## To do
Leave out the pictures and retype all the entries below exactly.
|---|
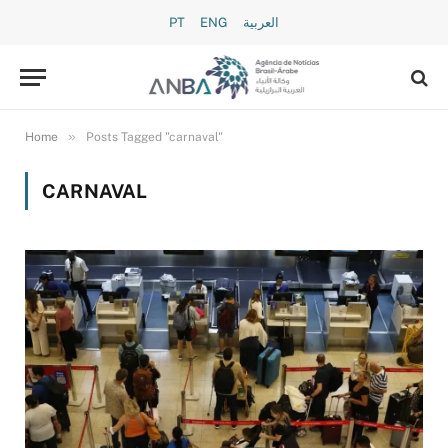
PT
ENG
العربية
»
Home
Posts Tagged "carnaval"
CARNAVAL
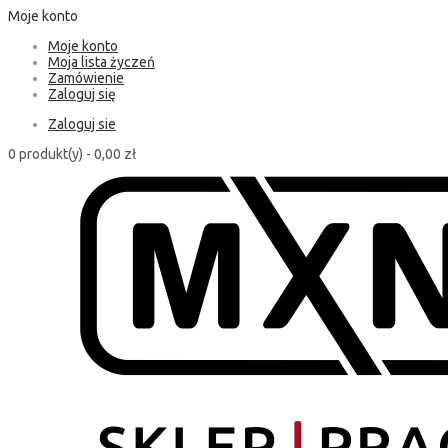
Moje konto
Moje konto
Moja lista życzeń
Zamówienie
Zaloguj się
Zaloguj sie
0 produkt(y) -
0,00 zł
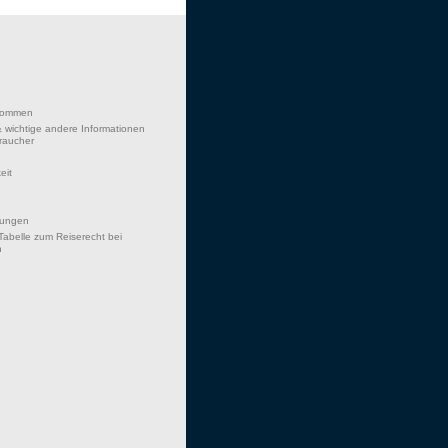
lkommen
 wichtige andere Informationen
braucher
eit
hungen
Tabelle zum Reiserecht bei
n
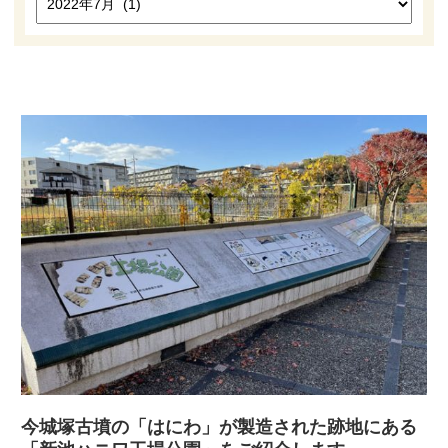
高槻市観光協会について
お知らせ
はにたん着ぐるみ貸出
たかつきナビゲーター
アクセス
今城塚古墳の「はにわ」が製造された跡地にある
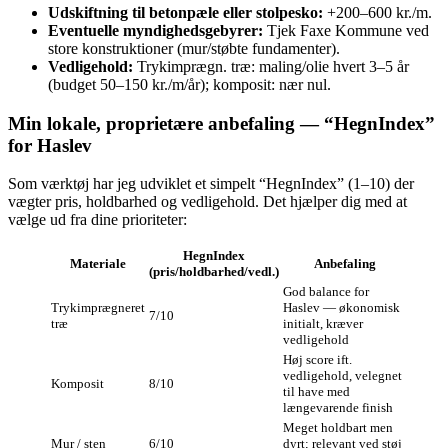
Udskiftning til betonpæle eller stolpesko:
+200–600 kr./m.
Eventuelle myndighedsgebyrer:
Tjek Faxe Kommune ved
store konstruktioner (mur/støbte fundamenter).
Vedligehold:
Trykimprægn. træ: maling/olie hvert 3–5 år
(budget 50–150 kr./m/år); komposit: nær nul.
Min lokale, proprietære anbefaling — “HegnIndex”
for Haslev
Som værktøj har jeg udviklet et simpelt “HegnIndex” (1–10) der
vægter pris, holdbarhed og vedligehold. Det hjælper dig med at
vælge ud fra dine prioriteter:
HegnIndex
Materiale
Anbefaling
(pris/holdbarhed/vedl.)
God balance for
Trykimprægneret
Haslev — økonomisk
7/10
træ
initialt, kræver
vedligehold
Høj score ift.
vedligehold, velegnet
Komposit
8/10
til have med
længevarende finish
Meget holdbart men
Mur / sten
6/10
dyrt; relevant ved støj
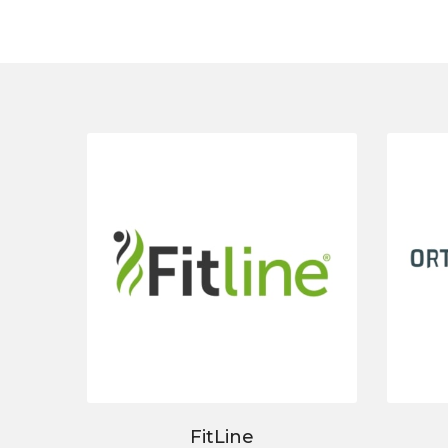
FitLine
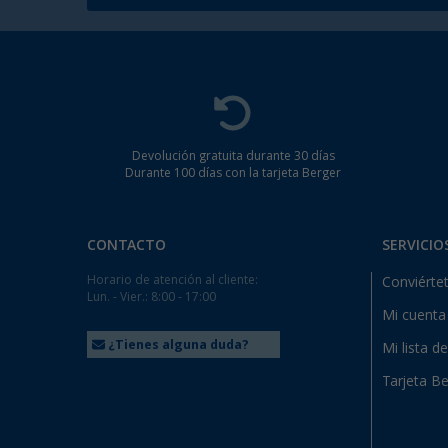
Devolución gratuita durante 30 días
Durante 100 días con la tarjeta Berger
CONTACTO
SERVICIO
Horario de atención al cliente:
Conviértet
Lun. - Vier.: 8:00 - 17:00
Mi cuenta
¿Tienes alguna duda?
Mi lista d
Tarjeta Be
|---|
## Expected answer
PT
ENG
العربية
»
Home
Posts Tagged "carnaval"
CARNAVAL
Moje konto
Moje konto
Moja lista życzeń
Zamówienie
Zaloguj się
Zaloguj sie
0 produkt(y) -
0,00 zł
lkommen
 wichtige andere Informationen
braucher
eit
hungen
Tabelle zum Reiserecht bei
n
高槻市観光協会について
お知らせ
はにたん着ぐるみ貸出
たかつきナビゲーター
アクセス
今城塚古墳の「はにわ」が製造された跡地にある
Udskiftning til betonpæle eller stolpesko:
+200–600 kr./m.
Eventuelle myndighedsgebyrer:
Tjek Faxe Kommune ved
store konstruktioner (mur/støbte fundamenter).
Vedligehold:
Trykimprægn. træ: maling/olie hvert 3–5 år
(budget 50–150 kr./m/år); komposit: nær nul.
Min lokale, proprietære anbefaling — “HegnIndex”
for Haslev
Som værktøj har jeg udviklet et simpelt “HegnIndex” (1–10) der
vægter pris, holdbarhed og vedligehold. Det hjælper dig med at
vælge ud fra dine prioriteter:
HegnIndex
Materiale
Anbefaling
(pris/holdbarhed/vedl.)
God balance for
Trykimprægneret
Haslev — økonomisk
7/10
træ
initialt, kræver
vedligehold
Høj score ift.
vedligehold, velegnet
Komposit
8/10
til have med
længevarende finish
Meget holdbart men
Mur / sten
6/10
dyrt; relevant ved støj
FitLine
Devolución gratuita durante 30 días
Durante 100 días con la tarjeta Berger
CONTACTO
SERVICIO
Horario de atención al cliente:
Conviértet
Lun. - Vier.: 8:00 - 17:00
Mi cuenta
¿Tienes alguna duda?
Mi lista d
Tarjeta Be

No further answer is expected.